## Text
96.3% of residents lived in urban areas, while 3.7% lived in rural areas.

There were 1,182 households in South Hutchinson, of which 21.8% had children under the age of 18 living in them. Of all households, 40.1% were married-couple households, 20.5% were households with a male householder and no spouse or partner present, and 33.8% were households with a female householder and no spouse or partner present. About 41.9% of all households were made up of individuals and 22.9% had someone living alone who was 65 years of age or older.

There were 1,295 housing units, of which 8.7% were vacant. The homeowner vacancy rate was 2.6% and the rental vacancy rate was 9.8%.

Racial composition as of the 2020 census
| Race | Number | Percent |
|---|---|---|
| White | 2,238 | 88.8% |
| Black or African American | 54 | 2.1% |
| American Indian and Alaska Native | 18 | 0.7% |
| Asian | 12 | 0.5% |
| Native Hawaiian and Other Pacific Islander | 3 | 0.1% |
| Some other race | 47 | 1.9% |
| Two or more races | 149 | 5.9% |
| Hispanic or Latino (of any race) | 178 | 7.1% |

===2010 census===
As of the census of 2010, there were 2,457 people, 1,113 households, and 611 families residing in the city. The population density was 856.1 PD/sqmi. There were 1,207 housing units at an average density of 420.6 /sqmi. The racial makeup of the city was 91.9% White, 1.1% African American, 1.0% Native American, 0.6% Asian, 0.1% Pacific Islander, 2.3% from other races, and 3.1% from two or more races. Hispanic or Latino people of any race were 6.6% of the population.

Source data
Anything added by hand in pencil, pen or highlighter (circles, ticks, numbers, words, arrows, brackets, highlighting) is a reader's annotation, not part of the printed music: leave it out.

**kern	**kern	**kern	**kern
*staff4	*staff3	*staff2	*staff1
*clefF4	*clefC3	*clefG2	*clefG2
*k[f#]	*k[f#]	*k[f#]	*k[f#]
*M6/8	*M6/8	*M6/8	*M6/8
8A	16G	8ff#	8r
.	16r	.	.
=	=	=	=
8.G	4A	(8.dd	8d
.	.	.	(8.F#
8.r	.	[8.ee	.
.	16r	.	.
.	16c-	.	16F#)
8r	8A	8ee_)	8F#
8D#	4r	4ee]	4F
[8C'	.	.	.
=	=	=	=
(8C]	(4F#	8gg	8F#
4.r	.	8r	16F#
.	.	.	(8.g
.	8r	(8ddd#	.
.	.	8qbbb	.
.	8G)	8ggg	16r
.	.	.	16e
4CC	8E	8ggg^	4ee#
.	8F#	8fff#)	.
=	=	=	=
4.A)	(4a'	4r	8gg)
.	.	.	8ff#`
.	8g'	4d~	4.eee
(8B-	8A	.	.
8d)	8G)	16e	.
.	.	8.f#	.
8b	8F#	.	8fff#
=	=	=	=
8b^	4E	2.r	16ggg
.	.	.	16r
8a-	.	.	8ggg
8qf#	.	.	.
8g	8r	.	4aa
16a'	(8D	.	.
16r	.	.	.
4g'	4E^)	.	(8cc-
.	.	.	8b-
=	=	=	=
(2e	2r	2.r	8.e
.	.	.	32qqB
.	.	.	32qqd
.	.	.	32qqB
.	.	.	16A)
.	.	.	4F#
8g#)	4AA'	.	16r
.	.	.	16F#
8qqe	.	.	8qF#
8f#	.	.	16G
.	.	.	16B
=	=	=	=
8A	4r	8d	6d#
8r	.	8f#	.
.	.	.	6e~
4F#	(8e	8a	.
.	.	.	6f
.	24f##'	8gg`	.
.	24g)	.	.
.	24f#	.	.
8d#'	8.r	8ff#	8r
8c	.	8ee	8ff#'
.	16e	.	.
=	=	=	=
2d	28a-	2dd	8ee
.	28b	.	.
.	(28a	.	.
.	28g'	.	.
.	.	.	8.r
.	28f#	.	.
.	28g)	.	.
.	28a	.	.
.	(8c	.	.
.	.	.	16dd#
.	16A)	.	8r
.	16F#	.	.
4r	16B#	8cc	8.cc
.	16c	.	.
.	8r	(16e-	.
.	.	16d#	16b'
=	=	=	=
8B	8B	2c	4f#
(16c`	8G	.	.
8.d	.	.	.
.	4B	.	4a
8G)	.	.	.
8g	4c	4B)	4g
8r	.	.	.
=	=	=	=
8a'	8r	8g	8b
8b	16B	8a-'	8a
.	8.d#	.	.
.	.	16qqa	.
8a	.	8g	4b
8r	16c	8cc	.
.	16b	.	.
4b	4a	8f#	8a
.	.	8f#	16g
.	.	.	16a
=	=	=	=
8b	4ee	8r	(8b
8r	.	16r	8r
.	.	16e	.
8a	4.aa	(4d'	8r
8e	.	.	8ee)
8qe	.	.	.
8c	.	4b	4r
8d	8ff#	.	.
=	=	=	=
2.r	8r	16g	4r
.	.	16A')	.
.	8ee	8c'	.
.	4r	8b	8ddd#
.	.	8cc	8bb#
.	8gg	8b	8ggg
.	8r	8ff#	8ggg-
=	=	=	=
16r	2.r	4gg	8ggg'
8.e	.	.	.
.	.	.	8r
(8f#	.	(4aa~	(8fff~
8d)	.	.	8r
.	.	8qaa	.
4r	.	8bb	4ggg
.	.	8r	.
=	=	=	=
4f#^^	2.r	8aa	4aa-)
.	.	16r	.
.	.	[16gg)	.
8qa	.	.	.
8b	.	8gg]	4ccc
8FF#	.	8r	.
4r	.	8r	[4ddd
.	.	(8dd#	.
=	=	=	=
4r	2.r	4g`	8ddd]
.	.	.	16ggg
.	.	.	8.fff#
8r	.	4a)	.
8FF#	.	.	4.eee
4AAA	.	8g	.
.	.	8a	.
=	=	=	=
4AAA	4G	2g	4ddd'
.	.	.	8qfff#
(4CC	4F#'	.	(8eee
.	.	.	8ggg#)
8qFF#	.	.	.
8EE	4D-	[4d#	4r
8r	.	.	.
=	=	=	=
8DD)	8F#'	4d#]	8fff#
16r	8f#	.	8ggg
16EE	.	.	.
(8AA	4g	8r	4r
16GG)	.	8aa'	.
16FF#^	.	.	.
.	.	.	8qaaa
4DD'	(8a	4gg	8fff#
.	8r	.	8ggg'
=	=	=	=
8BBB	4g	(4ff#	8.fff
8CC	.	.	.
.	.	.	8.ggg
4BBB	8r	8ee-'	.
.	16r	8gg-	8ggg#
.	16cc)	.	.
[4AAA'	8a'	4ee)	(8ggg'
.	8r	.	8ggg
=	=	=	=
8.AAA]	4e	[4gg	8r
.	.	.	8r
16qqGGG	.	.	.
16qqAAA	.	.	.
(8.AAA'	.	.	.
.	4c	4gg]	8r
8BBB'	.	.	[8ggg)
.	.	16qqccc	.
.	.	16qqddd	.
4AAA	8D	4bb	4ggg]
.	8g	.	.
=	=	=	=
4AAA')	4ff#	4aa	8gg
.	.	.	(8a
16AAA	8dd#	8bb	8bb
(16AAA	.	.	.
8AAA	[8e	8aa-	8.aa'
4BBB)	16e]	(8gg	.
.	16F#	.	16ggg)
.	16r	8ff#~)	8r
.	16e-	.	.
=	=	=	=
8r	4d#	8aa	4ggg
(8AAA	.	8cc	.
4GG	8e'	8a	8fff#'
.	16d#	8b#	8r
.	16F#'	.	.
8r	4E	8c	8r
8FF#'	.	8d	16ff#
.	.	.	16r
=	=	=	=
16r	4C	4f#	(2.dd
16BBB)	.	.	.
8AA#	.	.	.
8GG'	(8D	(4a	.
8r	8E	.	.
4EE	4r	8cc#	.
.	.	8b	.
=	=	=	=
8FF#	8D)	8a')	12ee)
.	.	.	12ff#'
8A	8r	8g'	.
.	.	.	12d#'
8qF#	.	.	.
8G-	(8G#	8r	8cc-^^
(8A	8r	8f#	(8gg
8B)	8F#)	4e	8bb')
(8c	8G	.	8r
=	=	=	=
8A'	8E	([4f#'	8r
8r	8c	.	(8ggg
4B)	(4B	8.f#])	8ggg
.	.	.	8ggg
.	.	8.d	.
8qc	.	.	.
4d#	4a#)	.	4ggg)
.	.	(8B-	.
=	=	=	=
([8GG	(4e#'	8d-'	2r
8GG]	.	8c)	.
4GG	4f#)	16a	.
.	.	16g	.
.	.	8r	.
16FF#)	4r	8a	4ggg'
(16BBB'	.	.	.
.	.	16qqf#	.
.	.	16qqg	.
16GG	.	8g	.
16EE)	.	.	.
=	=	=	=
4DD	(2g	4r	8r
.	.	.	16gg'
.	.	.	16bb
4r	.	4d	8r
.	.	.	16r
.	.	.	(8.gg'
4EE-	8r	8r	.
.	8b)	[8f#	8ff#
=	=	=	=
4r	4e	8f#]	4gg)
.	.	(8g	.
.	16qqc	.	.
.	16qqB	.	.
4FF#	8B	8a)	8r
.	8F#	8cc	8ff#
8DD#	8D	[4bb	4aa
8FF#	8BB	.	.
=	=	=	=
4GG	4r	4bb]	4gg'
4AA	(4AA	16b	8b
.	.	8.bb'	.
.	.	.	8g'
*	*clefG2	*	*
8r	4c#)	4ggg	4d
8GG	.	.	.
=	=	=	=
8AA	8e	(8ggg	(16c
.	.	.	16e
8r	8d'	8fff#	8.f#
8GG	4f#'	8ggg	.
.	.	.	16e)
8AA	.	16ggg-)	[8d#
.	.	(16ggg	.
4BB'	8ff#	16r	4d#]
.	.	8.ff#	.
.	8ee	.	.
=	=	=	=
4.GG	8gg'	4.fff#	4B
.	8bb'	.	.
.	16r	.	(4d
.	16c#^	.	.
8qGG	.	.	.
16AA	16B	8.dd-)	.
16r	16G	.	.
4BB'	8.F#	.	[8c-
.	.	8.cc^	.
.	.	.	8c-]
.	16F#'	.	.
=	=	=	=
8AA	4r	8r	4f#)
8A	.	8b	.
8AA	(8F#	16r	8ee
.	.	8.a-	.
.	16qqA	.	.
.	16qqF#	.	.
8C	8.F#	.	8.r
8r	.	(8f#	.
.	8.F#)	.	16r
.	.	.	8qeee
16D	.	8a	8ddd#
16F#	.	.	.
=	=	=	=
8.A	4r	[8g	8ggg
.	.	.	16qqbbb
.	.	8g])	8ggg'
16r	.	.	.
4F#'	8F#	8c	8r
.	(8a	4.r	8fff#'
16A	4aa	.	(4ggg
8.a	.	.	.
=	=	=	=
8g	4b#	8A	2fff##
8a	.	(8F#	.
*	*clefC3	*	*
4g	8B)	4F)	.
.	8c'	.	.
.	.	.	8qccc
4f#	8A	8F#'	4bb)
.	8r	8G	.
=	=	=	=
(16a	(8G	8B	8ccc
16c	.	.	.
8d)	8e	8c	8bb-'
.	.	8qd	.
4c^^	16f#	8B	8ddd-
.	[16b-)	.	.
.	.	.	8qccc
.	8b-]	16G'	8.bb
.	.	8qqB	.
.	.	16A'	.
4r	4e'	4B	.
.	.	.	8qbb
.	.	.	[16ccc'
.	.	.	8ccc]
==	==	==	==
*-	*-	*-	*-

## Problem to work on
According to the census text, how many housing units were in the city at the 2010 census? The records have no connection to the census text.

## Solution to this exercise
There were 1,207 housing units.